South-Central Section - 51st Annual Meeting - 2017

Paper No. 24-9
Presentation Time: 9:00 AM-5:30 PM

CHARACTERIZATION OF MASSIVE GRAY CHERT OCCURRANCES ALONG STRIKE OF THE LATE OLIGOCENE CATAHOULA VOLCANIC ASH FROM STARR COUNTY TO DUVAL COUNTY, SOUTH TEXAS


HINTHORNE, James1, GONZALEZ, Juan L.1, SKOWRONEK, Russell2 and BISHOP, Ronald3, (1)School of Earth, Environmental, and Marine Sciences, University of Texas - Rio Grande Valley, 1201 W. University Drive, Edinburg, TX 78539, (2)Anthropology & History; Director of CHAPS Program, University of Texas - Rio Grande Valley, 1201 W. University Drive, Edinburg, TX 78539, (3)Department of Anthropology, National Museum of Natural History, Smithsonian Institute, Washington DC, MD 20560, james.hinthorne@utrgv.edu

More than 50 siliceous knobs are the most conspicuous element of the landscape in southern McMullen and northern Duval counties. These knobs, 10-35 m high, occur along the trend of the Catahoula Ash. First reported by Bayley (1926); later, McBride et al. (1968) presented the first basic descriptions of these rocks. Examination of these knobs, including field and thin section observations, and NAA and pXRF minor/trace element data, suggests that similar geochemical processes locally altered the ash over a distance of >200 km producing resistant light gray, fine-grained chert which is not visually distinguishable among occurrences in Nuevo Leon, Mexico, Starr County, and western Duval County. The chert is massive, dense and lacks stratification. Noticeable is the variable amount of vugs ranging from mm to 10 cm, some partially or completely filled by chalcedony (González et al., 2014), often feathery. In thin sections the dense chert is composed of quartz with fragmental or microbreccia texture. Small fractures are filled with brecciated silica, often in a matrix of Fe-rich, dark phases. Opal-A fills white veins up to 1 cm wide. PXRF analysis of more than 100 samples of this chert from Starr County, with a range of colors and textures, yield uniquely high values of Zr and Ti in every sample, 4-20 times greater than any sample of a representative suite of cherts from other sources.

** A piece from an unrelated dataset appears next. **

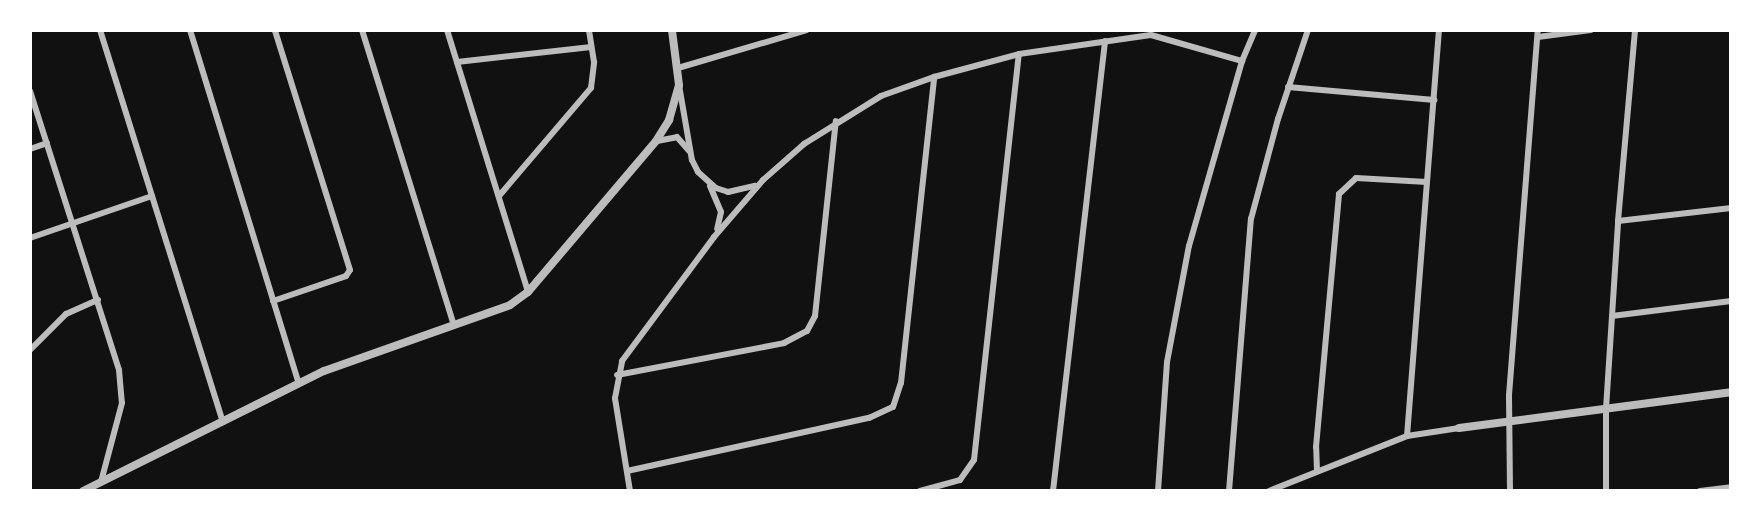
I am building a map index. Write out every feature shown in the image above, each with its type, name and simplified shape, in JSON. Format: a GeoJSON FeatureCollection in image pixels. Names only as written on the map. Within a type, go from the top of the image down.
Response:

Analyses of samples from western Duval County match those from Starr County. The elevated levels of Zr and Ti, and other high field-strength elements, compared to bulk Catahoula Ash and other cherts, suggest mobilization of silica was part of this chert-forming process. The chert from these knobs was a valuable lithic resource used by Native Americans for the manufacture of tools ranging in age from Early Archaic (3500-6000 BC) to Late Prehistoric (AD 700) times. Further geochemical characterization of these rocks will be valuable for archaeologist working in northern Mexico and south Texas to understand sourcing and dispersal patterns of lithic artifacts.